One such shelter is about 200 metres away from the Postgraduate Institute of Medical Education and Research (PGIMER)’s gate number 1 where two white tarpaulin tents have been set up which can accommodate around 150 people.
Sadarajinder, 28, the caretaker of the shelter, says, “We have space for around 150 people and we provide people quilts, mattresses and pillows to all seeking shelter here. We have got a good response so far.”
He reveals how there were only seven people at the night shelter on December 19 when the municipal corporation first threw it open. “Now, these are almost full by the night,” he says.
However, people who are drunk are not allowed to enter. “We deal strictly with people who come under the influence of liquor here. Last year, they used to misbehave but this time, police is also making frequent rounds here to ensure there is no trouble. The cops have also given us their contact number for emergency situations,” adds Sadarajinder.
Rahul Yadav, 29, a native of Bihar, who has come for his mother’s treatment at PGIMER, says the night shelters are a good initiative. “Earlier, it was very difficult to find a shelter near the institute. There are other shelters that are run by organisations on PGI campus but those are always full. We hope the government continues this initiative even in summers,” he adds.
SCOPE FOR IMPROVEMENT
A kilometre away is the shelter near the Government Multispeciality Hospital, Sector 16. Narender Kumar, 32, of Hisar in Haryana, who has been sleeping in the shelter for the last three nights, says that though there aren’t many problems, there is always scope for improvement.
“They have made good arrangements here. Lights, heaters, quilt, mattresses are available but you still feel cold. Even they cannot really help in this, especially when patients are sleeping here,” said Kumar.
Similarly, inhabitants say the toilets should be cleaned by authorities more frequently.
“The toilet vans should be cleaned more frequently as they start emitting foul smell which can be dangerous for patients and other too,” said Sushil, an attendant said.
EIGHT SHELTERS IN P’KULA
In Panchkula, there are around eight night shelters. Five of these are in Panchkula city, of which two are permanent and three are set up during the winter season, while one is in Kalka and two are in Pinjore.

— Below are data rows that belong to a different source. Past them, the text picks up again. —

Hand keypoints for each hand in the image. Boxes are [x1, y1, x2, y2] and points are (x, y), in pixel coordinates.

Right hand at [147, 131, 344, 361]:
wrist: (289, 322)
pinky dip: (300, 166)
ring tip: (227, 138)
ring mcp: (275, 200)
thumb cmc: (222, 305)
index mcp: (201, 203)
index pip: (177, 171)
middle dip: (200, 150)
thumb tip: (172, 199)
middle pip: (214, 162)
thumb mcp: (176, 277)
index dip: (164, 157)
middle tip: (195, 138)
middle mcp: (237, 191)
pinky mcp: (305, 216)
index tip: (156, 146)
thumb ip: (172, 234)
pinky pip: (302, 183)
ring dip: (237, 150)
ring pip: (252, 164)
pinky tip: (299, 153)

MC commissioner Rajesh Jogpal said that in Panchkula, the night shelters are operational at Sector 5 bus stand, Sector 8 market, Sector 11, Sector 16 and in Red Cross Society, Sector 15. He said these shelters have space for 30 to 100 persons at a time and facilities like quilts, pillow, drinking water and toilets are provided to them.

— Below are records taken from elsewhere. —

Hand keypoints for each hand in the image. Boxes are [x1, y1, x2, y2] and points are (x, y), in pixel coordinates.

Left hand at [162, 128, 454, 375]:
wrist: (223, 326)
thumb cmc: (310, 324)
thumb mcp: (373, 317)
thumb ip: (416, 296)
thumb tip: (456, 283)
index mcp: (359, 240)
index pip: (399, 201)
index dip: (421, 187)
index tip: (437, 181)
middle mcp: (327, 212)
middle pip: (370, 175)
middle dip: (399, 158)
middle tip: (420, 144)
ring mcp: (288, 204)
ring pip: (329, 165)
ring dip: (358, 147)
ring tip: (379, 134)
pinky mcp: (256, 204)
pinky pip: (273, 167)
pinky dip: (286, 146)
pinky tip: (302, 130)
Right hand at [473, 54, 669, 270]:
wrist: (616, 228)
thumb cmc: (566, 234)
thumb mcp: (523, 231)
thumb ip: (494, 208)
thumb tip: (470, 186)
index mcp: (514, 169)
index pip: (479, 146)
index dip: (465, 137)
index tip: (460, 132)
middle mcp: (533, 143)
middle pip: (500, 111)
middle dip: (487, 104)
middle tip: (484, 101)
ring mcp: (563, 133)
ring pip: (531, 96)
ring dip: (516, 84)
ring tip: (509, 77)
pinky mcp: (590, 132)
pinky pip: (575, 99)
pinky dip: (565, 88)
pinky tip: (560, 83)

“Most people who come here are either homeless or have come from other states or districts. To avoid any inconvenience, we have arranged some heaters,” said Jogpal.
While most shelters in Panchkula have a capacity of 20, the one at the old-age home in Sector 15 can accommodate 100 persons. In Pinjore, the night shelter at Rattpur colony has space for 30 persons while the other one at a community centre on Bitna road, Pinjore, also has similar arrangements.

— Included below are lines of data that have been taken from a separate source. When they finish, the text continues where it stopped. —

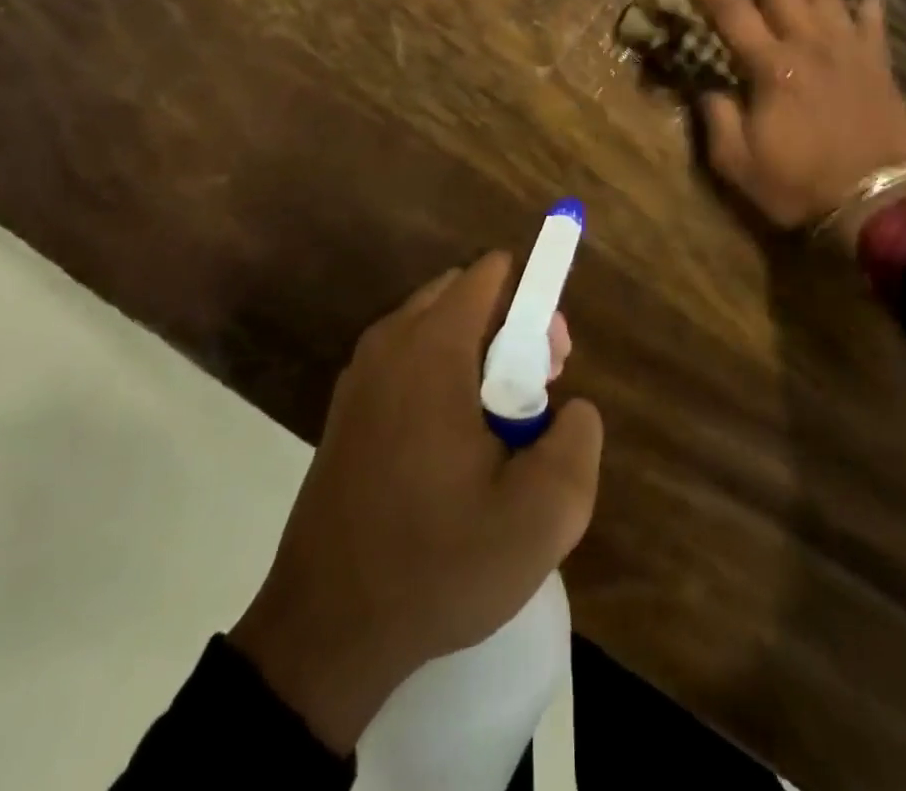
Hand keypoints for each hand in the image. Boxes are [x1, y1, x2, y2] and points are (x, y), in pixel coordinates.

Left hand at [230, 254, 603, 753]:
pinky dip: (441, 376)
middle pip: (464, 295)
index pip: (491, 274)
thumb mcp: (542, 516)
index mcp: (432, 348)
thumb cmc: (438, 564)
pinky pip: (408, 359)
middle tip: (531, 400)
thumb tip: (572, 407)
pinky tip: (450, 449)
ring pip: (435, 327)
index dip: (535, 306)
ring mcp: (360, 374)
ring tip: (496, 431)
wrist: (326, 632)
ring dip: (476, 356)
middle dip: (509, 329)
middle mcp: (390, 343)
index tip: (551, 367)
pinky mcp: (346, 407)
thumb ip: (578, 440)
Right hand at [674, 0, 905, 243]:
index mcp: (769, 67)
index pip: (728, 9)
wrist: (873, 203)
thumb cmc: (797, 184)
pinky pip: (873, 16)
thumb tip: (707, 85)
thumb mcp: (737, 162)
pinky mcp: (876, 61)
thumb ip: (717, 118)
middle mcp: (808, 44)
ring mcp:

In Kalka, the night shelter is located behind the MC zone office. Those wanting to stay are provided beds, quilts and mattresses. Currently, renovation work is underway at the shelter. Once complete, there would be two more rooms and a hall where the homeless can seek refuge. Facilities such as washing machine, television, water purifier and heater are also on the cards as per officials.
42-BED SHELTER IN MOHALI
Under the National Urban Livelihoods Mission, the Punjab government has started a shelter for the homeless in Mohali. Located in Phase 6, it has a capacity of 42 beds. But due to lack of awareness about the shelter, it sees only around 10 to 12 visitors a night.
Rohit Salhotra from Gurdaspur, who was staying in the family room, while praising the facility said, “We have been staying here for the past four days along. My mother is undergoing treatment at PGI and my family spends nights here as we feel safe.”
He added that since the facility is available here, authorities should start awareness drives in the area so that nobody sleeps in cold.